2024-05-23 Thread Jonathan Boarman (Jira)


[ 
https://issues.apache.org/jira/browse/SPARK-33164?page=com.atlassian.jira.plugin.system.issuetabpanels:comment-tabpanel&focusedCommentId=17849126#comment-17849126
 ] 

Jonathan Boarman commented on SPARK-33164:
--

There are significant benefits provided by the `{*}{{EXCEPT}}{*}` feature 
provided by most large data platforms, including Databricks, Snowflake, 
BigQuery, DuckDB, etc.  The list of vendors that support *{{EXCEPT}}* (or 
increasingly called `{*}{{EXCLUDE}}{*}` to avoid conflicts) is pretty long and 
growing.  As such, migrating projects from those platforms to a pure Spark SQL 
environment is extremely costly.

Further, the "risks" associated with `{*}{{SELECT *}}{*}` do not apply to all 
scenarios – very importantly, with CTEs these risks are not applicable since 
the constraints on column selection are generally made in the first CTE.

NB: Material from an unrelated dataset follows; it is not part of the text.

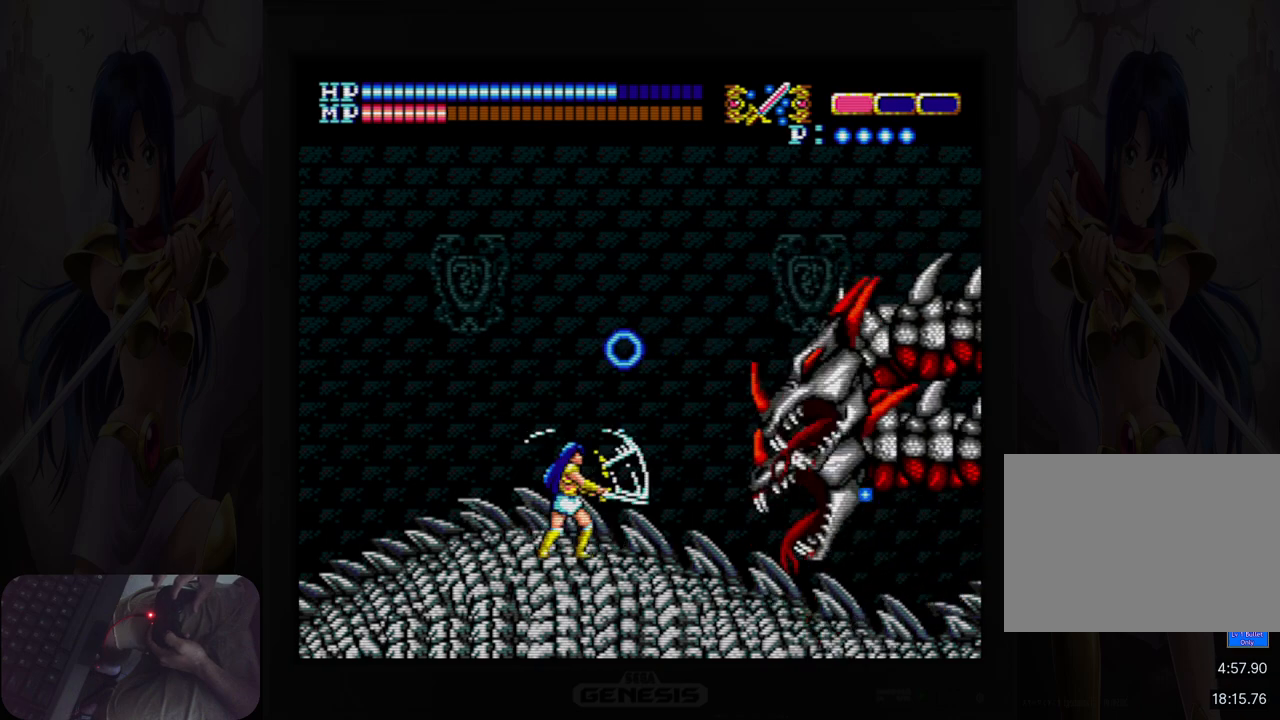
{"dt_ms": 500, "buttons": [], "events": [[17, "B", "down"], [67, "B", "up"], [150, "B", "down"], [217, "B", "up"], [317, "B", "down"], [367, "B", "up"]]}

For example, any subsequent CTEs in a chain of CTEs inherits the field 
selection of the first CTEs.  On platforms that lack this feature, we have a 
different risk caused be crazy levels of duplication if we are forced to 
enumerate fields in each and every CTE.  This is particularly problematic when 
joining two CTEs that share a field, such as an `{*}{{ID}}{*}` column.  In that 
situation, the most efficient and risk-free approach is to `{*}{{SELECT * 
EXCEPT(right.id)}}{*}` from the join of its two dependent CTEs.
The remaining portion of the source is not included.